Specialist DevOps & Site Reliability Engineer
equilend
Job Description
Role Responsibilities
- Design, build, and manage CI/CD pipelines that streamline software delivery and reduce lead time to production.
- Develop and support scalable, containerized solutions using Docker and Kubernetes.
- Implement and manage Infrastructure-as-Code (IaC) using tools such as Terraform and Ansible to ensure consistent environments.
- Lead incident response and post-mortem processes, championing best practices in availability, latency, and system resilience.
- Define and maintain service-level indicators (SLIs), objectives (SLOs), and agreements (SLAs) for key systems.
- Collaborate with application teams to define monitoring strategies and observability standards using Grafana, Prometheus, or similar tooling.
- Partner with global DevOps and infrastructure teams to drive automation, performance improvements, and cost optimization in cloud environments (AWS preferred).
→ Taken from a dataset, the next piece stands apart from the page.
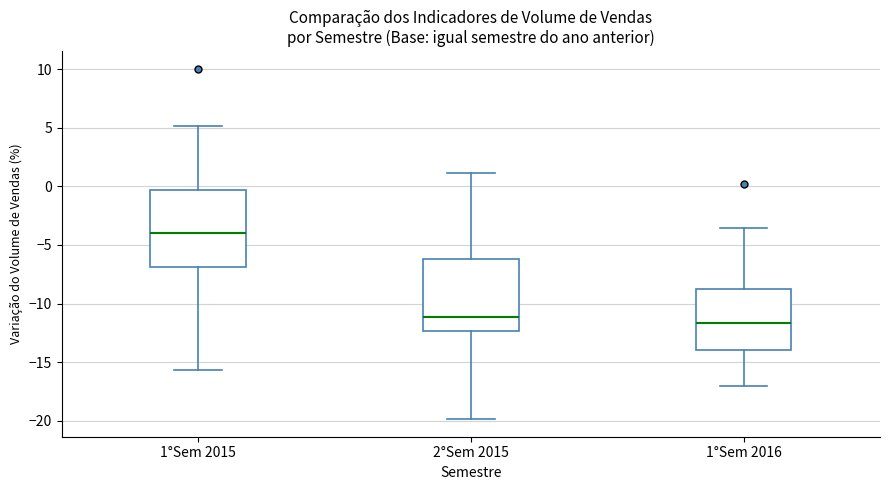

Which box has the highest median line?

1°Sem 2015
- Provide technical mentorship to team members and act as a subject matter expert in Site Reliability Engineering practices.
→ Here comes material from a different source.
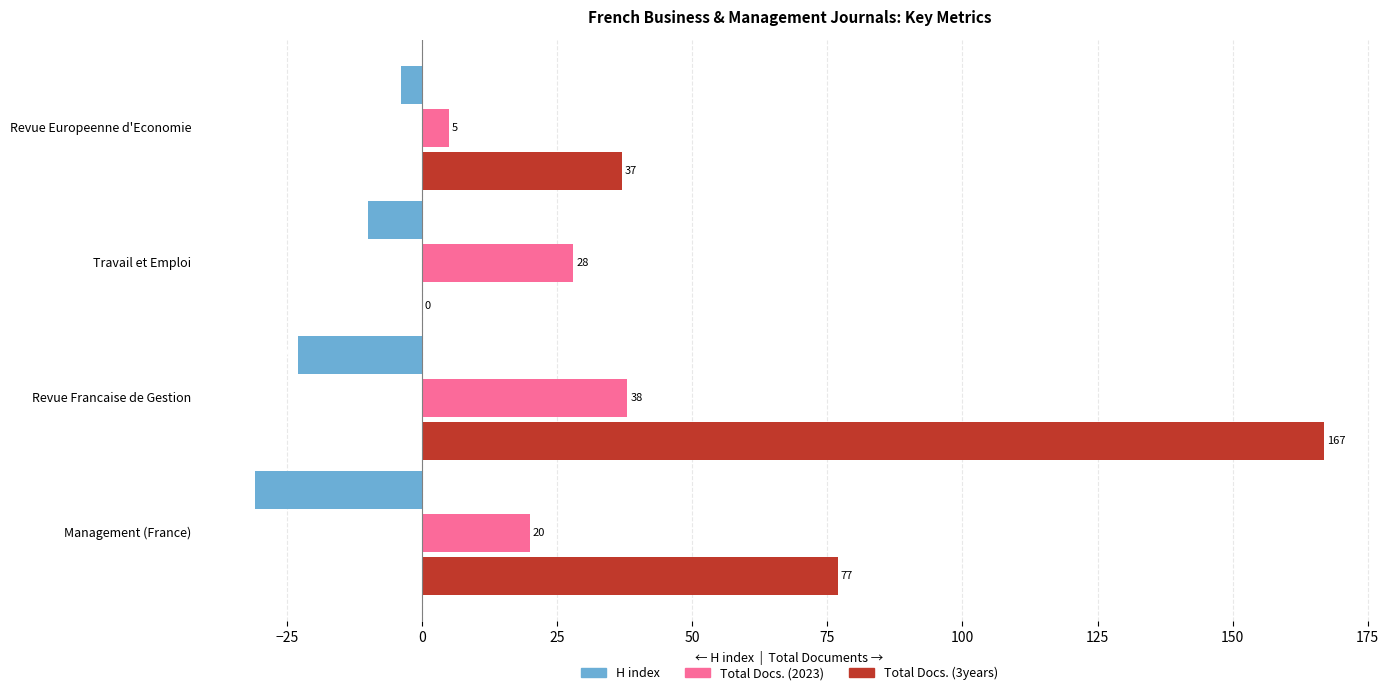

At which category is the sum across all series the highest?

Revue Francaise de Gestion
- Contribute to the development of operational playbooks and automated runbooks for common failure scenarios.
- Continuously evaluate and adopt emerging tools and technologies that support the goals of high availability and rapid delivery.
Required Skills
- A minimum of 6+ years of relevant experience in DevOps, SRE, or software infrastructure roles.
- Strong practical knowledge of CI/CD tooling (e.g., Jenkins, GitLab CI/CD, GitHub Actions) in distributed environments.
- Proven expertise with containerization and orchestration, especially Docker and Kubernetes.
- Hands-on experience with Infrastructure-as-Code tools like Terraform, Ansible, or Pulumi.
- Proficiency in scripting languages such as Python, Bash, or similar for automation and tooling.
- Experience implementing SRE principles, including reliability metrics, SLIs/SLOs, and chaos engineering practices.
- Strong familiarity with cloud infrastructure, ideally AWS; Azure or GCP experience also valuable.
- Demonstrated experience with monitoring and alerting frameworks, e.g., Prometheus, Grafana, ELK, or Splunk.
- AWS certification (Solutions Architect or DevOps Engineer) is a plus.
- Excellent collaboration and communication skills, with experience operating across globally distributed teams.